Area equals half the product of the legs: A = ½ × a × b. You can also use A = ½ × hypotenuse × altitude to the hypotenuse.

What is the altitude of a right triangle?

The altitude h from the right-angle vertex to the hypotenuse has length h = (a × b) / c. It splits the triangle into two smaller right triangles similar to the original.

What are Pythagorean triples?

Three whole numbers (a, b, c) that satisfy a² + b² = c², such as 3, 4, 5 or 5, 12, 13. They represent side lengths of a right triangle with integer sides.

How do I convert degrees to radians?

Multiply degrees by π/180. For example, 45° = π/4 radians. In radian mode you can also type expressions like pi/4 or pi/3.

Why does a² + b² = c² only work for right triangles?
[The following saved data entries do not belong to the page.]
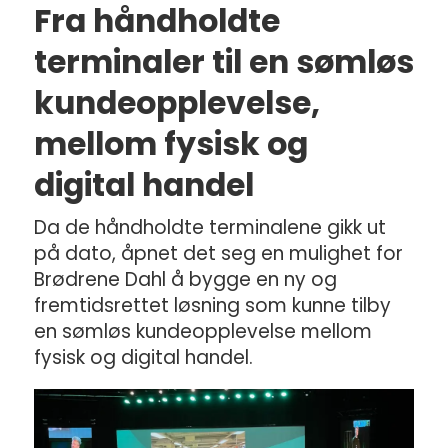
Fra håndholdte
terminaler til en sømløs
kundeopplevelse,
mellom fysisk og
digital handel
Da de håndholdte terminalene gikk ut
på dato, åpnet det seg en mulighet for
Brødrene Dahl å bygge en ny og
fremtidsrettet løsning som kunne tilby
en sømløs kundeopplevelse mellom
fysisk og digital handel.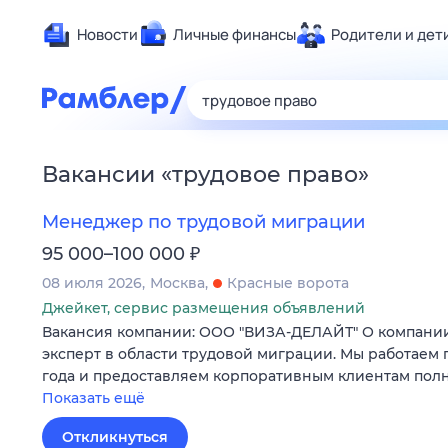
Новости
Личные финансы
Родители и дет
Здоровье
Развлечен
Дом и уют
Вакансии
«
трудовое право
»
Спорт
Карьера
Менеджер по трудовой миграции
Авто
₽
95 000–100 000
Технологи
08 июля 2026
Москва
Красные ворота
Жизненные
Джейкет, сервис размещения объявлений
Вакансия компании: ООО "ВИЗА-ДЕЛАЙТ" О компан
Сберегаем
эксперт в области трудовой миграции. Мы работаем 
Гороскопы
года и предоставляем корпоративным клиентам полн
Показать ещё
Откликнуться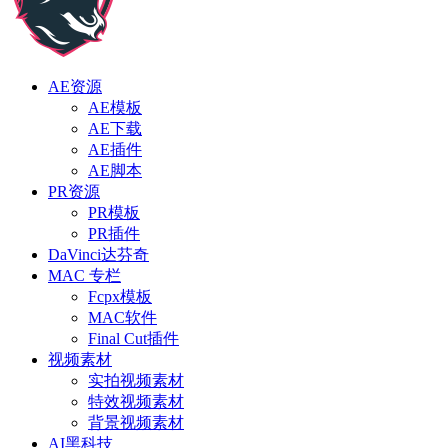
AE资源
AE模板
AE下载
AE插件
AE脚本
PR资源
PR模板
PR插件
DaVinci达芬奇
MAC 专栏
Fcpx模板
MAC软件
Final Cut插件
视频素材
实拍视频素材
特效视频素材
背景视频素材
AI黑科技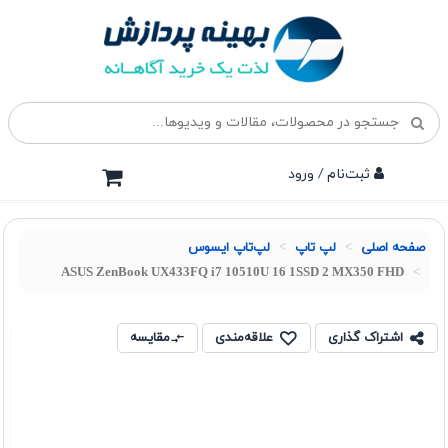
ثبت‌نام / ورود
صفحه اصلی
لپ تاپ
لپ‌تاپ ایسوس
ASUS ZenBook UX433FQ i7 10510U 16 1SSD 2 MX350 FHD
اشتراک گذاری
علاقه‌مندی
مقایسه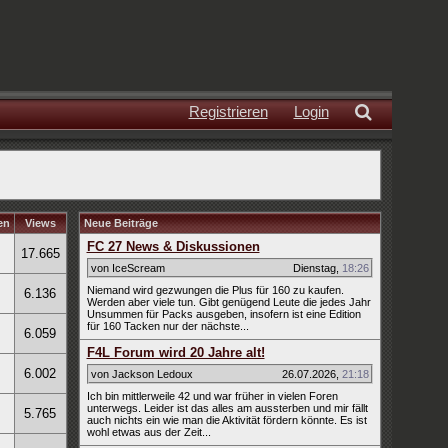
Registrieren
Login
en
Views
Neue Beiträge
FC 27 News & Diskussionen
17.665
von IceScream
Dienstag
,
18:26
Niemand wird gezwungen die Plus für 160 zu kaufen.
6.136
Werden aber viele tun. Gibt genügend Leute die jedes Jahr
Unsummen für Packs ausgeben, insofern ist eine Edition
für 160 Tacken nur der nächste...
6.059
F4L Forum wird 20 Jahre alt!
6.002
von Jackson Ledoux
26.07.2026
,
21:18
Ich bin mittlerweile 42 und war früher in vielen Foren
unterwegs. Leider ist das alles am aussterben und mir fällt
5.765
auch nichts ein wie man die Aktivität fördern könnte. Es ist
wohl etwas aus der Zeit...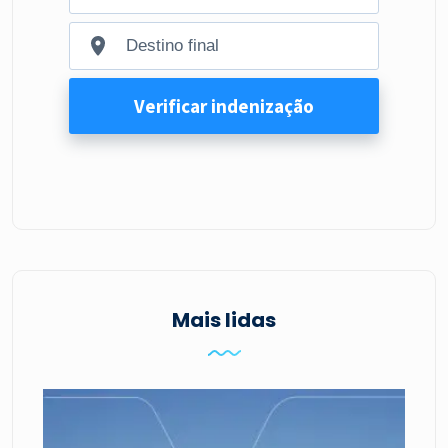
Mais lidas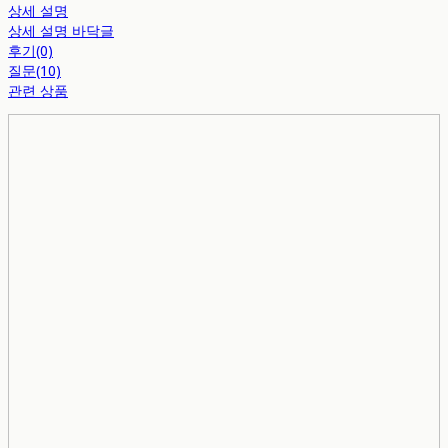
상세 설명
상세 설명 바닥글
후기(0)
질문(10)
관련 상품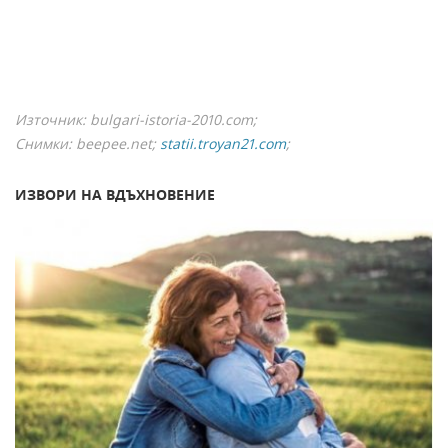
Източник: bulgari-istoria-2010.com;
Снимки: beepee.net;
statii.troyan21.com
;
ИЗВОРИ НА ВДЪХНОВЕНИЕ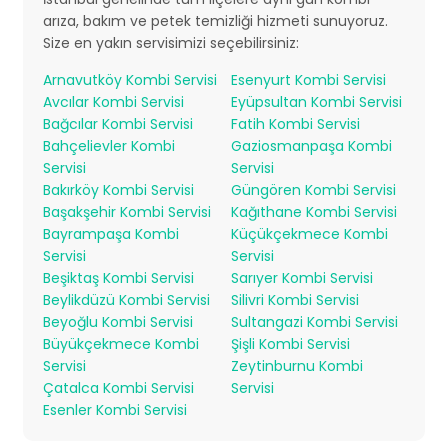
arıza, bakım ve petek temizliği hizmeti sunuyoruz.
Size en yakın servisimizi seçebilirsiniz:
Arnavutköy Kombi Servisi
Esenyurt Kombi Servisi
Avcılar Kombi Servisi
Eyüpsultan Kombi Servisi
Bağcılar Kombi Servisi
Fatih Kombi Servisi
Bahçelievler Kombi
Gaziosmanpaşa Kombi
Servisi
Servisi
Bakırköy Kombi Servisi
Güngören Kombi Servisi
Başakşehir Kombi Servisi
Kağıthane Kombi Servisi
Bayrampaşa Kombi
Küçükçekmece Kombi
Servisi
Servisi
Beşiktaş Kombi Servisi
Sarıyer Kombi Servisi
Beylikdüzü Kombi Servisi
Silivri Kombi Servisi
Beyoğlu Kombi Servisi
Sultangazi Kombi Servisi
Büyükçekmece Kombi
Şişli Kombi Servisi
Servisi
Zeytinburnu Kombi
Çatalca Kombi Servisi
Servisi
Esenler Kombi Servisi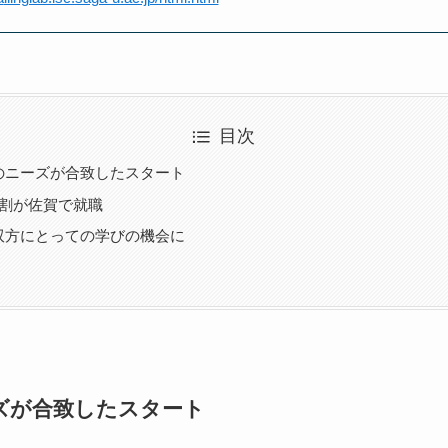
目次
のニーズが合致したスタート
4割が佐賀で就職
双方にとっての学びの機会に
ズが合致したスタート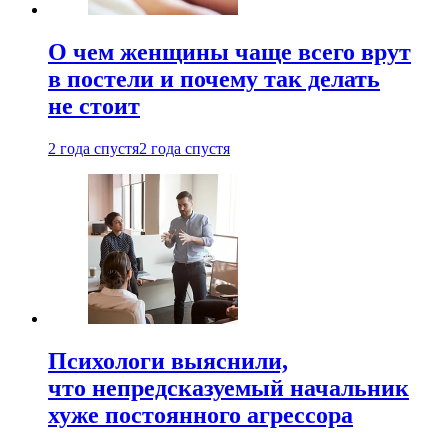
О чем женщины чаще всего врут
в постели и почему так делать
не стоит
2 года спустя
2 года спустя
Психологи выяснили,
что непредсказуемый начальник
хуже постоянного агрессора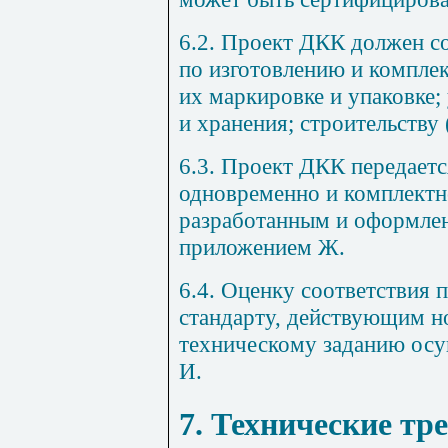
6.2. Проект ДКК должен с
по изготовлению и комплек
их маркировке и упаковке
и хранения; строительству
6.3. Проект ДКК передаетс
одновременно и комплектн
разработанным и оформлен
приложением Ж
.
6.4. Оценку соответствия
стандарту, действующим 
техническому заданию ос
И
.
7. Технические тр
That exact relationship is equivalent to the angle opposite c being 90°. For other triangles you need the law of cosines: c² = a² + b² − 2ab cos(C).

💡 Tips

  • The longest side must be the hypotenuse - if a leg is larger than your “hypotenuse” input, the calculator will flag it.
  • As a sanity check: very flat triangles (one tiny angle) need precise inputs.
  • Pythagorean triples (integer sides) are detected automatically when your solution lands on whole numbers.

🎉 Fun Facts

  • The 3-4-5 triangle is ancient. Egyptian rope-stretchers (harpedonaptai) used knotted ropes with 12 equal segments to lay out perfect right angles for the pyramids around 2000 BC - long before Pythagoras was born. The theorem bears his name, but the knowledge is thousands of years older.
  • Pythagoras was not first, and might not have proved it. The Babylonians documented Pythagorean triples on the clay tablet Plimpton 322 around 1800 BC - over 1,200 years before Pythagoras. Indian mathematician Baudhayana also stated the theorem in the Sulba Sutras around 800 BC.
  • There are infinitely many Pythagorean triples. You can generate them all with two integers m > n using the formula: a = m² - n², b = 2mn, c = m² + n². Plug in any two integers and you get a valid triple.
  • The 345,345,345-triangle does not exist. A right triangle can never be equilateral - if all three sides were equal, no angle could be 90°. The closest an equilateral triangle gets to "right" is its 60° angles, which are as far from 90° as you can get while still being acute.
  • A right triangle fits perfectly inside a semicircle. If you draw a triangle where the hypotenuse is the diameter of a circle, the right-angle vertex will always land exactly on the circle's edge - no matter where you put it. This is Thales' theorem, from around 600 BC, and it is one of the oldest recorded geometric proofs.
  • The spiral of Theodorus: if you chain right triangles together - each new one using the previous hypotenuse as one leg and a leg of length 1 - you get a spiral that approximates the golden spiral. It was drawn by the Greek mathematician Theodorus of Cyrene around 400 BC and contains the square roots of every integer from 2 to 17.
  • Right triangles power GPS. The trilateration calculation that locates your phone uses the 3D Pythagorean relationship (a² + b² + c² = d²) to find the distance from each satellite. Your position is the intersection of three spheres - each radius calculated from a right-triangle relationship.
  • The world's most expensive right triangle: the Pythagorean theorem is the most proven theorem in mathematics, with over 370 distinct proofs on record - including one by US President James Garfield, who published his own original proof in 1876 while serving as a congressman.